Luckily for me, the band’s latest tour included three London dates. First up was a two-night residency at Café Oto to celebrate the album launch. Some superb guests were lined up across the two evenings, which only goes to show how much the respect Trembling Bells pay towards other artist-influences is returned. Particular high points for me were hearing Alasdair Roberts play a beautiful set on night one, then the following evening to see Martin Carthy – yes, I know – ten feet away in the same spot, holding the audience spellbound.

But the main event – both at the residency and the follow-up gig in 229 The Venue a few weeks later – are unquestionably the Bells themselves. Always playing ‘forward’ – in the set proper, we get just one ‘oldie’, most of the new record and an even younger, spectacular track called ‘The Wide Majestic Aire’ – they harness, replicate then ramp up the controlled chaos into a riotous swirl.



If you like thrilling, thinking music, Trembling Bells are absolutely made for you. Catch them live, then give into that irresistible impulse to buy the album at the merch stand. It’ll be a hardy companion.
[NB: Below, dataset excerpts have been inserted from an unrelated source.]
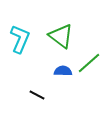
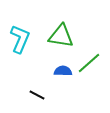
green triangle: rotated 28 degrees counterclockwise
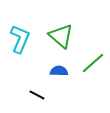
green triangle: rotated 32 degrees clockwise
green line: moved 4 px right
blue semicircle: moved 4 px left
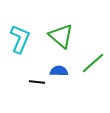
black line: moved 13 px up; rotated 21 degrees counterclockwise
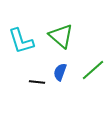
cyan L-shape: moved 1 px right, 2 px down; rotated 140 degrees clockwise
green line: moved 7 px down
blue semicircle: moved 1 px right, 1 px down; rotated 72 degrees counterclockwise
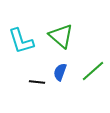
green line: moved 1 px down
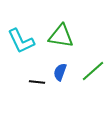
green triangle: rotated 32 degrees counterclockwise
cyan L-shape: rotated 8 degrees counterclockwise
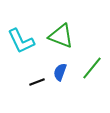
green triangle: rotated 12 degrees clockwise
green line: moved 1 px left, 3 px up; rotated 10 degrees counterclockwise
black line: rotated 28 degrees counterclockwise
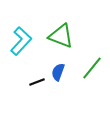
cyan L-shape: rotated 112 degrees counterclockwise
blue semicircle: moved 2 px left
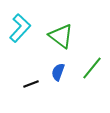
green triangle: rotated 16 degrees clockwise
cyan L-shape: moved 1 px left, 13 px up
black line: moved 6 px left, 2 px down
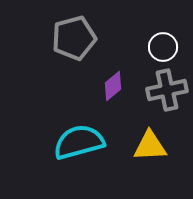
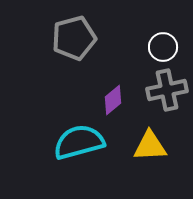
purple diamond: moved 14 px down
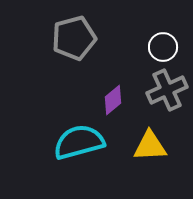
gray cross: rotated 12 degrees counterclockwise
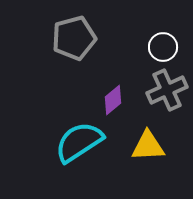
cyan semicircle: rotated 18 degrees counterclockwise
yellow triangle: moved 2 px left
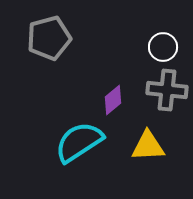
gray pentagon: moved 25 px left
gray cross: rotated 30 degrees clockwise
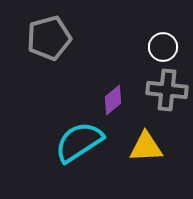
yellow triangle: moved 2 px left, 1 px down
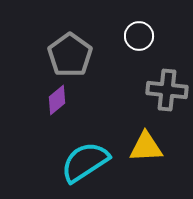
gray pentagon: moved 21 px right, 17 px down; rotated 21 degrees counterclockwise
white circle: moved 24 px left, 11 px up
purple diamond: moved 56 px left
cyan semicircle: moved 6 px right, 20 px down
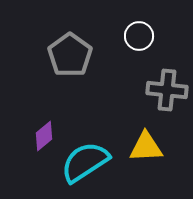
purple diamond: moved 13 px left, 36 px down
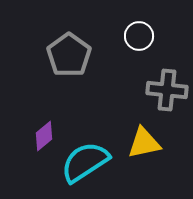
gray pentagon: moved 1 px left
yellow triangle: moved 2 px left, 4 px up; rotated 9 degrees counterclockwise
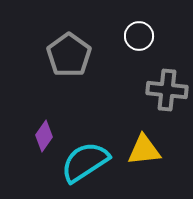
purple diamond: rotated 16 degrees counterclockwise
yellow triangle: moved 7 px down; rotated 6 degrees clockwise
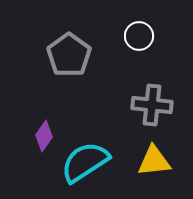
gray cross: moved 15 px left, 15 px down
yellow triangle: moved 10 px right, 11 px down
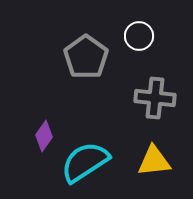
gray pentagon: moved 17 px right, 2 px down
gray cross: moved 3 px right, 7 px up
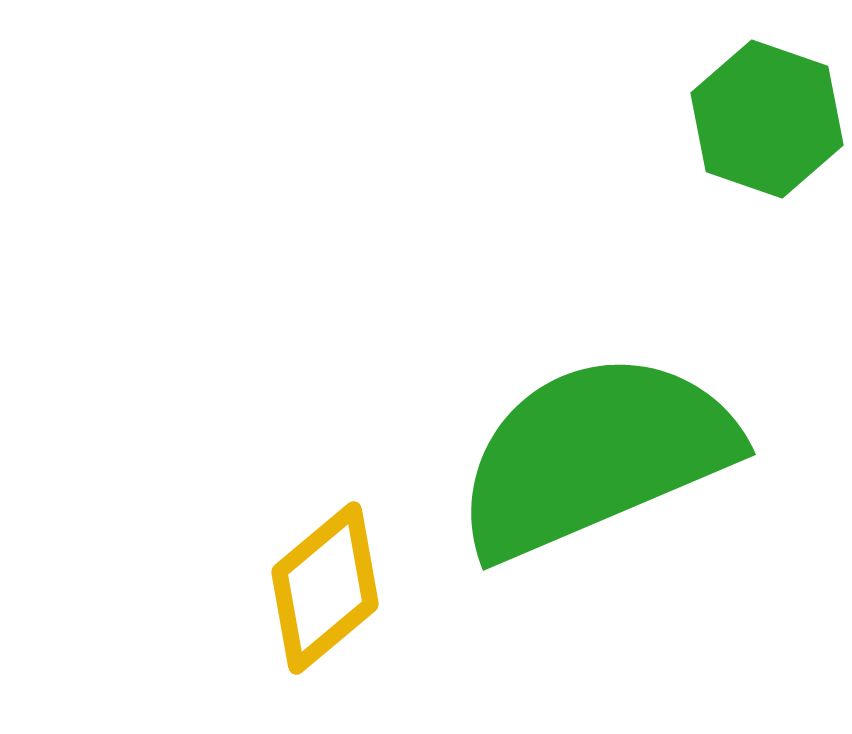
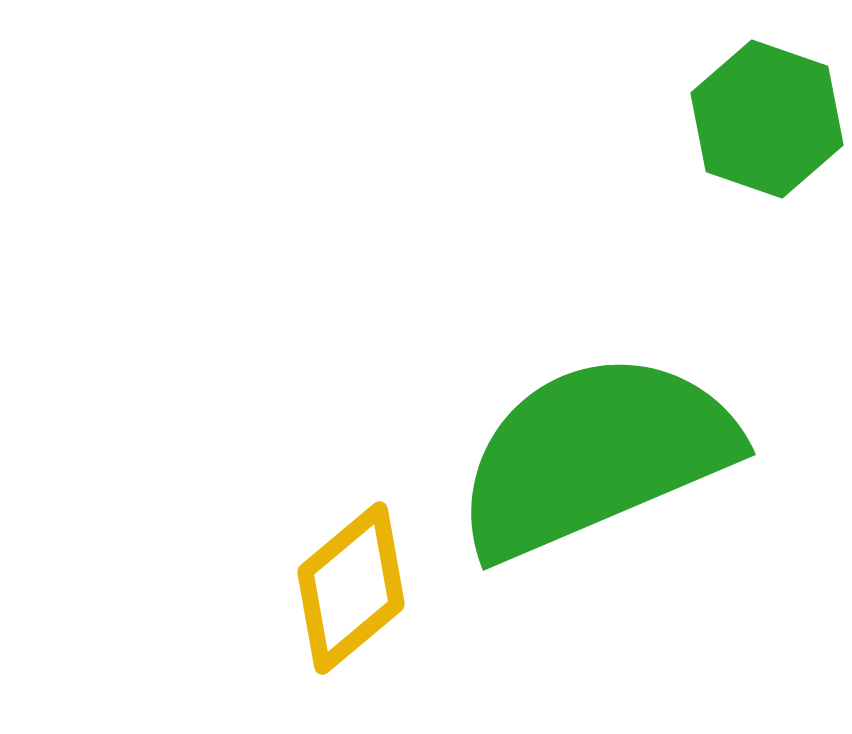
yellow diamond: moved 26 px right
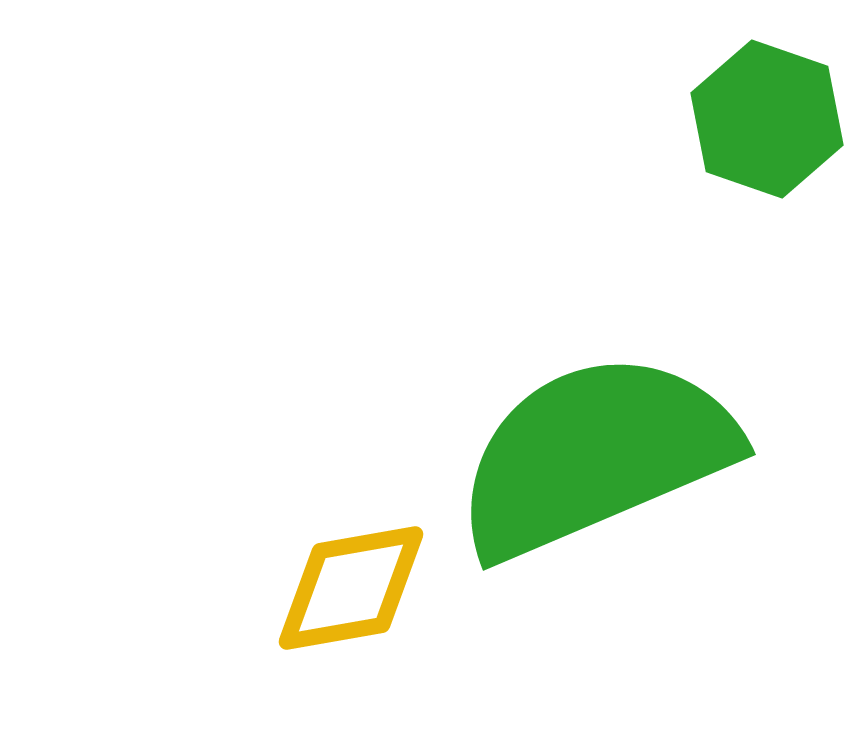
yellow diamond: rotated 30 degrees clockwise
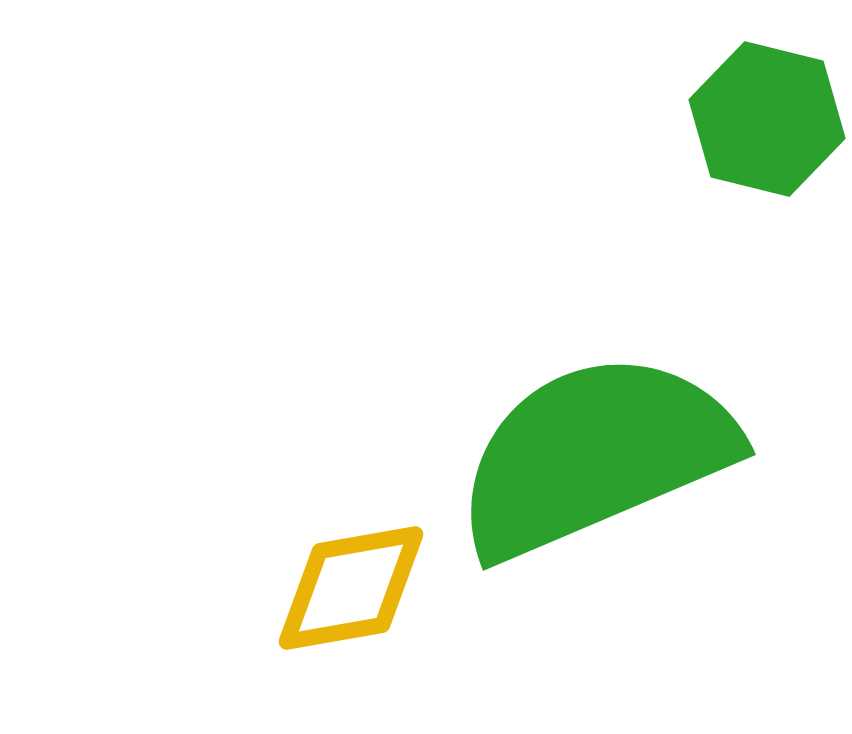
green hexagon: rotated 5 degrees counterclockwise
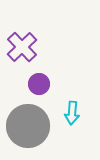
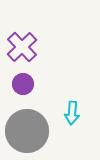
purple circle: moved 16 px left
gray circle: moved 1 px left, 5 px down
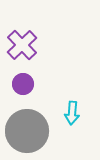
purple cross: moved 2 px up
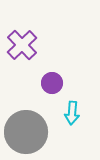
purple circle: moved 29 px right, 1 px up
gray circle: moved 1 px left, 1 px down
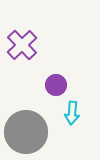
purple circle: moved 4 px right, 2 px down
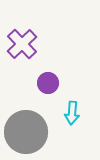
purple cross: moved 1 px up
purple circle: moved 8 px left, 2 px up
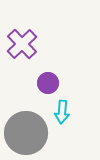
cyan arrow: moved 10 px left, 1 px up
gray circle: moved 1 px down
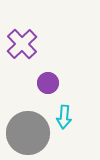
cyan arrow: moved 2 px right, 5 px down
gray circle: moved 2 px right
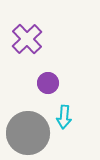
purple cross: moved 5 px right, 5 px up
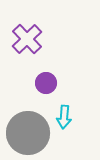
purple circle: moved 2 px left
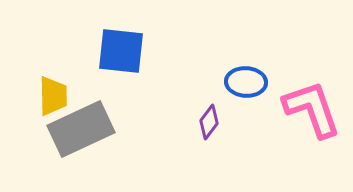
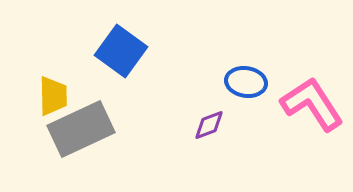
blue square: rotated 30 degrees clockwise
blue ellipse: rotated 6 degrees clockwise
pink L-shape: moved 5 px up; rotated 14 degrees counterclockwise
purple diamond: moved 3 px down; rotated 32 degrees clockwise
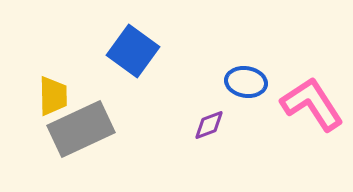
blue square: moved 12 px right
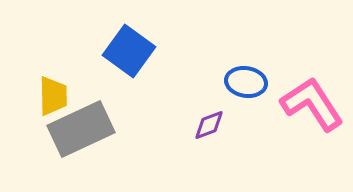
blue square: moved 4 px left
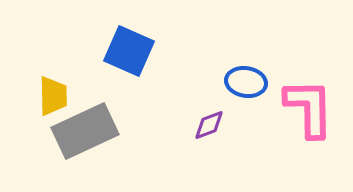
blue square: rotated 12 degrees counterclockwise
pink L-shape: moved 3 px left, 4 px down; rotated 32 degrees clockwise
gray rectangle: moved 4 px right, 2 px down
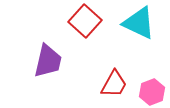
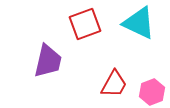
red square: moved 3 px down; rotated 28 degrees clockwise
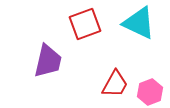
red trapezoid: moved 1 px right
pink hexagon: moved 2 px left
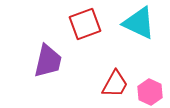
pink hexagon: rotated 15 degrees counterclockwise
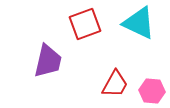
pink hexagon: moved 2 px right, 1 px up; rotated 20 degrees counterclockwise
PS! While I realise you might need a full-time manservant to keep up with all the band’s activities on your behalf, one extra-curricular release you shouldn’t miss is the special single made for this year’s Record Store Day. The 7” physical copies are still around here and there, but limited – however, both songs are available on download. ‘Hallelujah’ – not that one – is a brilliant and concise hybrid of folk mantra and pop song (ace as it is, you can see why it might not have felt like a natural fit for the album), while the flipside is a soaring cover of George Harrison’s ‘Wah Wah’. Any argument needed for keeping the single alive? – Here it is.